BILL GATES: The Democratic campaign and its leadership basically focused on pharma pricing, specifically the restoration of Fed-led price negotiations with Big Pharma on Part D formulary products. So it's no surprise to anyone that we saw a drop in market cap following the sweep. And by the way, quite a few Republicans have jumped on the anti-industry bandwagon, as well.
Your claim to fame is the creation of what has been called the most innovative and respected company this country has seen in 50 years, despite an array of brilliant competitors. How did Microsoft maintain its goodwill and leadership position, and how will you use that experience to help lead the pharmaceutical industry?

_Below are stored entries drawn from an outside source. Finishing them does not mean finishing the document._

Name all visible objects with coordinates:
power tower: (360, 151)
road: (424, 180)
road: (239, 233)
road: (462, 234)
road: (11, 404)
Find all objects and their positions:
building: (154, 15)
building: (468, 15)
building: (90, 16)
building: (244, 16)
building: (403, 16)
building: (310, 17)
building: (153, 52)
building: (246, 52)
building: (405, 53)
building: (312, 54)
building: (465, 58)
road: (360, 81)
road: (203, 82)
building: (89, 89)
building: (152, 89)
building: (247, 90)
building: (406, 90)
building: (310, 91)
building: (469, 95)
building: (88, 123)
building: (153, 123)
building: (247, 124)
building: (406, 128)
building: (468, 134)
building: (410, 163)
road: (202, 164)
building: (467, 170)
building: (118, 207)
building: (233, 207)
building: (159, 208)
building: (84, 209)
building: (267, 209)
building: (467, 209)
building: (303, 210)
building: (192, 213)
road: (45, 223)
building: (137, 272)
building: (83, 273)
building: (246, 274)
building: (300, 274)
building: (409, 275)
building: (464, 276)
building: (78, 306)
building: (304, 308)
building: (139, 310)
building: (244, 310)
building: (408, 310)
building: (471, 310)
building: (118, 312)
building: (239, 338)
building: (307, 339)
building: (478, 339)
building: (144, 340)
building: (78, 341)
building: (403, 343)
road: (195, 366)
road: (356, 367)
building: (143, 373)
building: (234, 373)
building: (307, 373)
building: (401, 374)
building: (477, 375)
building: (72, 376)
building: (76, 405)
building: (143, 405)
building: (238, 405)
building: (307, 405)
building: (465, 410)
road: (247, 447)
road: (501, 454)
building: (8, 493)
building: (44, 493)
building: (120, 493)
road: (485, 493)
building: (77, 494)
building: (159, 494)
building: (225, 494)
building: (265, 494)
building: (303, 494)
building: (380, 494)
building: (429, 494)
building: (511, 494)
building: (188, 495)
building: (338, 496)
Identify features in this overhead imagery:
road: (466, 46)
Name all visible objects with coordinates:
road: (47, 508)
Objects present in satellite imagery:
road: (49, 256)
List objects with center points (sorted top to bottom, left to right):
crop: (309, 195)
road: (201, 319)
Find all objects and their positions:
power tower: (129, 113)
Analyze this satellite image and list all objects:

Thanks for the kind words about Microsoft. We had and still have a great team of leaders, who work everyday to bring added value in quality to our customers' needs. Additionally, we promote the heck out of our accomplishments globally and unceasingly give back to foster goodwill. That was always the Microsoft strategy and execution plan.
In regards to how that applies to the pharmaceutical industry, it's going to take a lot of work and smarts to get back to where this industry was in the nineties. First of all, we need to clearly discern why pharma has become so disliked and misunderstood—not only by Congress, but also by our past loyal constituents. We have to do a much better job of preempting the bad press, especially the front-page stories on every misunderstood practice, from off-label usage to doctors and nurses accepting informational lunches from reps. We need respectful rebuttal from an industry or company spokesperson to appear in The New York Times and The Wall Street Journal.
Our stoic silence on these troubling stories has proven to be a PR disaster for us. Have you seen a front-page story in the recent past lauding a new HIV drug or diabetes indication, or a story focused on the other scores of great discoveries this industry has come up with? I don't think so.